A TCN project based on the largest group of herbivores is an excellent model to lead this effort and address what is a grand challenge for museum digitization. There are there are 465,000 North American lepidopteran museum records publicly available, with specimens from the USA (62%) being the best represented, followed by Canada (25%) and Mexico (3%). UNAM, the largest collection for Mexico has over 3 million curated, paper specimens being digitized and will soon be releasing an additional 88,000 digitized records. In preparation for our proposed project, we have already assembled 287,364 lepidopteran records and 4,504 images from direct connections to museums to our data portalSymbiota Collections of Arthropods Network (SCAN). Additionally, all 29 LepNet museums have established collections within the SCAN database portal that will serve to house LepNet data.

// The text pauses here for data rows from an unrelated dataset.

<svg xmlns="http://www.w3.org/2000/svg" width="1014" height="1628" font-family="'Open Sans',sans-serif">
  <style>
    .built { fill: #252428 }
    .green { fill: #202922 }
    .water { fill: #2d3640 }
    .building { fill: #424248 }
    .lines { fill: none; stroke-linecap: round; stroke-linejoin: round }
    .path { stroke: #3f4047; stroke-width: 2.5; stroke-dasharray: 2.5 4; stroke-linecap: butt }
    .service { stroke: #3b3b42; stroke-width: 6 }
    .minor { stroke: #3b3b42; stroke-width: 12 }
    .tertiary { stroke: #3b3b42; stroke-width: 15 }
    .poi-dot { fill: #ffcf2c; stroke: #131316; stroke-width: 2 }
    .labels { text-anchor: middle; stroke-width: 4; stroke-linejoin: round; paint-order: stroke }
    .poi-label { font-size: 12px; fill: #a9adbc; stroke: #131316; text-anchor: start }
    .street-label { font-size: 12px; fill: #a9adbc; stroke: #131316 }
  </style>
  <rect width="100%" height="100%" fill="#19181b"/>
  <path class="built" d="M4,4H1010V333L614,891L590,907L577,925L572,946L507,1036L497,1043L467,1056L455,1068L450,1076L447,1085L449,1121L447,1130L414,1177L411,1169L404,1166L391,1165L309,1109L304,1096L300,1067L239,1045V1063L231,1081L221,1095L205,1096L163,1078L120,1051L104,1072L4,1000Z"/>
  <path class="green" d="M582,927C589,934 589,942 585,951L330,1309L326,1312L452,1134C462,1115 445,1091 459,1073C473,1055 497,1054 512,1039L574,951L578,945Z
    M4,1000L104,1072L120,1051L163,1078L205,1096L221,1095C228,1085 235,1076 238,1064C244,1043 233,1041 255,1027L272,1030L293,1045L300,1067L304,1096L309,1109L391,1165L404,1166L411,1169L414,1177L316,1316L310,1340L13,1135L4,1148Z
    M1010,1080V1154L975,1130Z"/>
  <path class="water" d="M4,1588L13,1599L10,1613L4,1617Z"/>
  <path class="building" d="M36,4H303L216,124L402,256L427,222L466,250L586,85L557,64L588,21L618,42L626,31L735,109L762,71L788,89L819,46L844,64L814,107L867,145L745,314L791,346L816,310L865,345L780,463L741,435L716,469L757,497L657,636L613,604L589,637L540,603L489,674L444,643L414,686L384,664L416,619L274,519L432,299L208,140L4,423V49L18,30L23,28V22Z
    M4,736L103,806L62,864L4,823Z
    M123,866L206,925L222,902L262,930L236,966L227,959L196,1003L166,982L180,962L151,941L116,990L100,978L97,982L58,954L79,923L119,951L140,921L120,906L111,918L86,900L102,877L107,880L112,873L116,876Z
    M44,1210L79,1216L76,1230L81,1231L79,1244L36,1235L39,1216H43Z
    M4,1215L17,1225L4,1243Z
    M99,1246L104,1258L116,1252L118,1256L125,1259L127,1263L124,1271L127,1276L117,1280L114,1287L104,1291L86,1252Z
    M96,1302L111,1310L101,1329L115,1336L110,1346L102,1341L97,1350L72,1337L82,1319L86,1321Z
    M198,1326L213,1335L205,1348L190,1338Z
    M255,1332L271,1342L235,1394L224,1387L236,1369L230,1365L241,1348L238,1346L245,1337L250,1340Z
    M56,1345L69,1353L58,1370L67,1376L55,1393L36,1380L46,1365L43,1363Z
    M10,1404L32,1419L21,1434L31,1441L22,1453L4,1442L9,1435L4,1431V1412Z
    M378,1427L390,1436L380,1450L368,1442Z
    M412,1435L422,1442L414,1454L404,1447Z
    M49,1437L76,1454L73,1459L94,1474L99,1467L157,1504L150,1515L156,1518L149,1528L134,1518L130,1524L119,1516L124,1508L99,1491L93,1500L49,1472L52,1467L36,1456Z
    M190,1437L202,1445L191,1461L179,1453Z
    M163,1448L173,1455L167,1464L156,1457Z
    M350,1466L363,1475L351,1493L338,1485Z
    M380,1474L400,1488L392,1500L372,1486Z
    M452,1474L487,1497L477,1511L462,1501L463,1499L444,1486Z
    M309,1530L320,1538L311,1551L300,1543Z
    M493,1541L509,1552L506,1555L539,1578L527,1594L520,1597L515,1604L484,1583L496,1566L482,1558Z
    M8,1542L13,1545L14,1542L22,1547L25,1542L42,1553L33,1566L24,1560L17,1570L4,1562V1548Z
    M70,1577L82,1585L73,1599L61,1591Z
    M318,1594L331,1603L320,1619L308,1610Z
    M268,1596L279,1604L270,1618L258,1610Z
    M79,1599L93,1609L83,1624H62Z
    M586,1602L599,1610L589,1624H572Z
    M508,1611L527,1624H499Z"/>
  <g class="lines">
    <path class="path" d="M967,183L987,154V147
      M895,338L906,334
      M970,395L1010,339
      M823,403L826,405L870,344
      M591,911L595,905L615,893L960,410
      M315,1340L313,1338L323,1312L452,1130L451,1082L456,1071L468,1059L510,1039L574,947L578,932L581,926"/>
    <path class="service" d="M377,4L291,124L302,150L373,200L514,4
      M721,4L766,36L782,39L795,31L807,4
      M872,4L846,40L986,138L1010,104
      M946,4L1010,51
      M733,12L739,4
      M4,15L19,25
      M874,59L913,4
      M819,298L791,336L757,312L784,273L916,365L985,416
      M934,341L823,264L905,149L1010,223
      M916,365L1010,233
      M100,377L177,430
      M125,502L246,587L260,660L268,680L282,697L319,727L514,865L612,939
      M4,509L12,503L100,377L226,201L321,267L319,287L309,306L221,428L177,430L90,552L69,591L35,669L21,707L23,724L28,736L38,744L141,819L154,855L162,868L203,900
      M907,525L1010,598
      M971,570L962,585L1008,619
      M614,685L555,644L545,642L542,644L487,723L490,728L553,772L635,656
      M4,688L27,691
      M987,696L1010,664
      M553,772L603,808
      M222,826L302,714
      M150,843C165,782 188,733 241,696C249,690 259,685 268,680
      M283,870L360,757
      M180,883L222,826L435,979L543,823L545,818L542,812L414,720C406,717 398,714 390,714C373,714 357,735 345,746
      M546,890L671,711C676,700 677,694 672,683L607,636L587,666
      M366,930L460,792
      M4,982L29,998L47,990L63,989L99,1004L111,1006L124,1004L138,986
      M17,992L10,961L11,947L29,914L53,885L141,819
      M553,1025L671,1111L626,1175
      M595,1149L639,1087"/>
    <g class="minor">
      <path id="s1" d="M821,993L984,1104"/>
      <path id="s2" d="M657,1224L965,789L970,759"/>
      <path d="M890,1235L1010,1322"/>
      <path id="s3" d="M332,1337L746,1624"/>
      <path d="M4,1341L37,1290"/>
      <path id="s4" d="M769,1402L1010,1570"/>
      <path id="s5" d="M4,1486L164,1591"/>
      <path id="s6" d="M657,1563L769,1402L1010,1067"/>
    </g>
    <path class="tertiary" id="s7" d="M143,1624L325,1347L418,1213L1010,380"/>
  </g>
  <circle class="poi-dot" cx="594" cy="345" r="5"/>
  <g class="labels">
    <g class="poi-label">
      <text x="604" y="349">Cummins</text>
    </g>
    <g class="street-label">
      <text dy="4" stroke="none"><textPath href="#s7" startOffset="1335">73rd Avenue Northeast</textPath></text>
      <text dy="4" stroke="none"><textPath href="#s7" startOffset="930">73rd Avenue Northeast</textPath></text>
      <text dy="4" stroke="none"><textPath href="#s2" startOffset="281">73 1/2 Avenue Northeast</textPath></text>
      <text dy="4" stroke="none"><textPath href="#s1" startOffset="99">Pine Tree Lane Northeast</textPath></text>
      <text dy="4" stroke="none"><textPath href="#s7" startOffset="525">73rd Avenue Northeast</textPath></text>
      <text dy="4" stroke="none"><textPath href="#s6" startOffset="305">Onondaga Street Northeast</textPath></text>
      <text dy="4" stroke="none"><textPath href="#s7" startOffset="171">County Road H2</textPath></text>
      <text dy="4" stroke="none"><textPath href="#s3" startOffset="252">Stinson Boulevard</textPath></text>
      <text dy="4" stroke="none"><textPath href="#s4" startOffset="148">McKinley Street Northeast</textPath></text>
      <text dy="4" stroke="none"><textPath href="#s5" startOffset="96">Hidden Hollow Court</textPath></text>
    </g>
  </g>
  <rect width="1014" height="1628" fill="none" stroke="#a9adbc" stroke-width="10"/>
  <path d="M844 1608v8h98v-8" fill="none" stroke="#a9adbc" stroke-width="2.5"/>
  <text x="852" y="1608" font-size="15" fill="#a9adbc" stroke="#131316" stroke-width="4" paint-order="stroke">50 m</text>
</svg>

An unusually large source of information that can complement these museum records in creating research data sets is already available for Lepidoptera, with an estimated 600,000 observational records of Lepidoptera with vetted coordinate data available for integration with LepNet specimen data to be used in biodiversity research. In particular, the Butterfly and Moth Information Network (BAMIN) aggregates both butterfly and moth observation data [32, 33]. We are specifically integrating these data into the LepNet portal (see Section 7). The Moth Photographers Group (MPG) [34]is the primary resource for identification of North American moths, currently hosts images of 5,557 species, spread images of 9,862 species, larval images of 1,203 species, and more than 500 images of diagnostic genitalia. The Pacific Northwest Moths[35]serves as a standard for providing high quality data products, including maps and background biology. The Lepidoptera Barcode of Life [36]provides DNA barcodes for >22,000 species with an active North American campaign. The recently funded NSF DEB GoLife ButterflyNet project will yield an extensive worldwide phylogeny, and centralize butterfly trait data through the nascent ButterflyNet dashboard. However, ButterflyNet will not digitize specimens in museums, and specimen data from LepNet will capture museum-specimen trait data that can be ingested into ButterflyNet and vice versa. Although these initiatives and virtual environments are individually highly valuable and jointly reflect the importance of Lepidoptera, they critically lack integration and full, research-facilitating accessibility of vouchered species occurrence data. Existing information from our large research collections needs to be synthesized and integrated in order to obtain broad-scale taxonomic and geographic coverage for this mega-diverse lineage, and facilitate comparative analyses based on a scalable network solution. This is the goal of LepNet.

Figure 2. Estimated number of specimens in North American museums. The blue and red columns represent all specimens and those collected in North America, respectively. Nested green columns represent Lepidoptera.